Take the data below and copy exactly the lines starting at the one with "Please set a" and finishing at the one with "Submit Cancel", both included.

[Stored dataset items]
※ ※ ※
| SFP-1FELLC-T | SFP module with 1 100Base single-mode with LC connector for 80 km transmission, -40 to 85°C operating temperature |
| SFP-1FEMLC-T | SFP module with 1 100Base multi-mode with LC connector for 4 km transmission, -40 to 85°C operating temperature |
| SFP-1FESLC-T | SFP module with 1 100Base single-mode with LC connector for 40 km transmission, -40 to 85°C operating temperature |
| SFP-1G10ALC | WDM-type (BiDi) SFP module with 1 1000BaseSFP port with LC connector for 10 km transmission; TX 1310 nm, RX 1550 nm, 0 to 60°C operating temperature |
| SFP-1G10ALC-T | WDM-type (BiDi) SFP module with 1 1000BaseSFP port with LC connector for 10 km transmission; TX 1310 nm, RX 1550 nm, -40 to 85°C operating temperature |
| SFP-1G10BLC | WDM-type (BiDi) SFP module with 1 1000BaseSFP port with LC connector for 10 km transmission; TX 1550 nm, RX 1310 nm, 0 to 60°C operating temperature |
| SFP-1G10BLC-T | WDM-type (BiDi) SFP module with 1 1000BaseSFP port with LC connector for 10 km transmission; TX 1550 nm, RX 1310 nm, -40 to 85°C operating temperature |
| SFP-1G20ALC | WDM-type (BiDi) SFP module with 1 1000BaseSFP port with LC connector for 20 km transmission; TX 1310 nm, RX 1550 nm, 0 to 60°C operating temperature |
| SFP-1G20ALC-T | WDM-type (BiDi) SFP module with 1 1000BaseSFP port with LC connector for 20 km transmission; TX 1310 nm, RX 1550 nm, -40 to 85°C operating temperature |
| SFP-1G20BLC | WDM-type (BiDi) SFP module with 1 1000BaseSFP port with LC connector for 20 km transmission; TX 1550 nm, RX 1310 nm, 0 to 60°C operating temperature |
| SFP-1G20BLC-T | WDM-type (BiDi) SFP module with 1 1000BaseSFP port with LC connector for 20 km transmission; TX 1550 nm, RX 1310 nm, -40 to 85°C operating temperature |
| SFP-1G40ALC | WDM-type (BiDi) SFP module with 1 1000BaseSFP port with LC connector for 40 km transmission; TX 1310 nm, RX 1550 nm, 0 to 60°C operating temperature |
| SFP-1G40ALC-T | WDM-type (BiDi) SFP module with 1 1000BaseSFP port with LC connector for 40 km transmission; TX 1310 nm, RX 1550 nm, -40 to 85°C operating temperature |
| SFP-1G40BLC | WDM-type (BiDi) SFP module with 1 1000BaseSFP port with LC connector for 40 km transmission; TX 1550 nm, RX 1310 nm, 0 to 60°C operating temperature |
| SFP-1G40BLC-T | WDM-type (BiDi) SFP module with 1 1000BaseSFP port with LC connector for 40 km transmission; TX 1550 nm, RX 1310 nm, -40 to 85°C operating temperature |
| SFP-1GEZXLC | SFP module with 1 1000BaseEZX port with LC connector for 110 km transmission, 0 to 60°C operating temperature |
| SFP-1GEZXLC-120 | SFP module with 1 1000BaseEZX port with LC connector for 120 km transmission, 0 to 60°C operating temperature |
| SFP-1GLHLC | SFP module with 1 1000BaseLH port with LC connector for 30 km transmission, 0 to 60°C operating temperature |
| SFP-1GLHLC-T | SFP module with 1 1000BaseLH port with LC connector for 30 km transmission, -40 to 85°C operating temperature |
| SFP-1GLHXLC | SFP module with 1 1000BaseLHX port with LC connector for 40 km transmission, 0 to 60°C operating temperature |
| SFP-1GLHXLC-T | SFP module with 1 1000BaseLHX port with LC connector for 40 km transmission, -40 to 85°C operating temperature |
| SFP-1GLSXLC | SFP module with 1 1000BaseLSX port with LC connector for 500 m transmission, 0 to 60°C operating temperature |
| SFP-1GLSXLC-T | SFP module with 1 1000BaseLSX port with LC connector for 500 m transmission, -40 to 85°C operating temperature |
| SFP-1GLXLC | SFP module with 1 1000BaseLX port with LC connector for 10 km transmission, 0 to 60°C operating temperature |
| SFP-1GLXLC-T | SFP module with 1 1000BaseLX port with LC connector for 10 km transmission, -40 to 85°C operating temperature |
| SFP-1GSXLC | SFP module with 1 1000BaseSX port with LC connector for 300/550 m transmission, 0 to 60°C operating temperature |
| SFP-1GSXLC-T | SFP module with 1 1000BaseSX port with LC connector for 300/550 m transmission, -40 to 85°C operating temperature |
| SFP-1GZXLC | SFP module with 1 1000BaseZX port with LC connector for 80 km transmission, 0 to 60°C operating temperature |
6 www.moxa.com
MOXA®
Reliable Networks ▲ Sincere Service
※ ※ ※
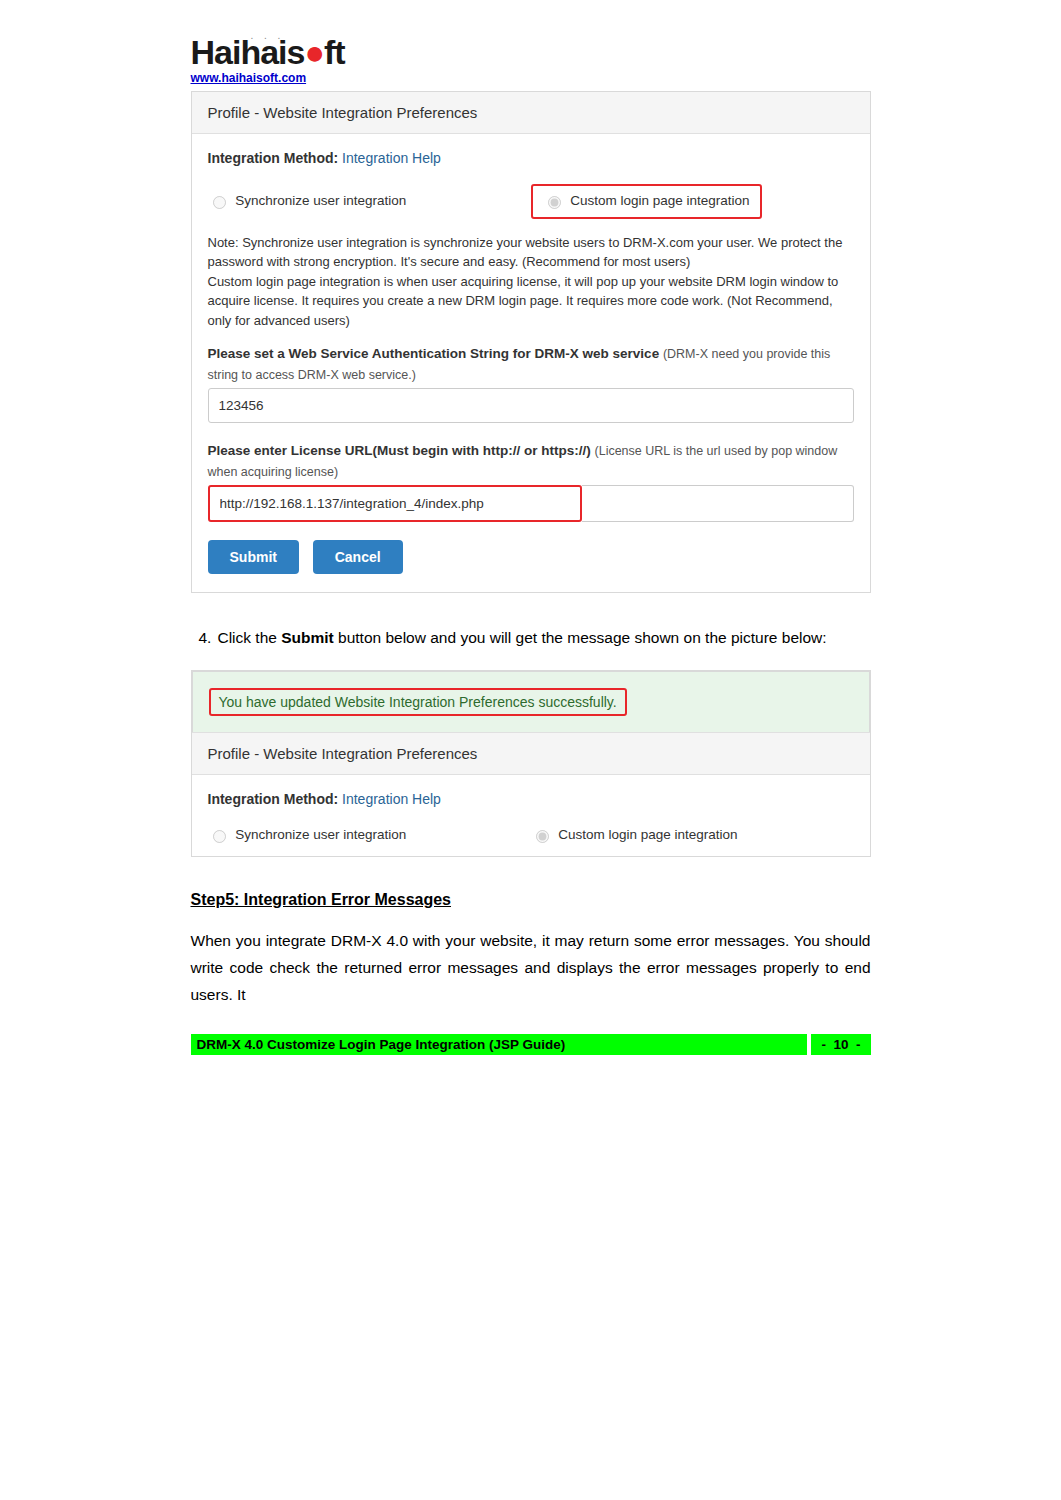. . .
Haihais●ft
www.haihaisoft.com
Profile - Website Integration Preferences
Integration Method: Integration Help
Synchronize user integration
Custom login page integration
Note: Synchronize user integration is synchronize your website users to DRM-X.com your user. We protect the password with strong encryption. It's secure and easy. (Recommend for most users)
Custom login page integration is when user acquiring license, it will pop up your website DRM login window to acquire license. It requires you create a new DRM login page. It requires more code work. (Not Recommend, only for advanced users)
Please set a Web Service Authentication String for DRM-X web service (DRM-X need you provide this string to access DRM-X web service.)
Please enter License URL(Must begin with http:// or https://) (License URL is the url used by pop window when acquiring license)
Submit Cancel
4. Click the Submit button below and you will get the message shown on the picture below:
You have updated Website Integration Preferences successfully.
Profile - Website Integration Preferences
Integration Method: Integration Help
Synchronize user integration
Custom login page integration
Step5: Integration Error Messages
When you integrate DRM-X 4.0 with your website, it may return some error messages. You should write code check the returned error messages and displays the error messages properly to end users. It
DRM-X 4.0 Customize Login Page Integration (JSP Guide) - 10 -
※ ※ ※
▶ SOLUTION BELOW
Please set a Web Service Authentication String for DRM-X web service (DRM-X need you provide this string to access DRM-X web service.)
Please enter License URL(Must begin with http:// or https://) (License URL is the url used by pop window when acquiring license)
Submit Cancel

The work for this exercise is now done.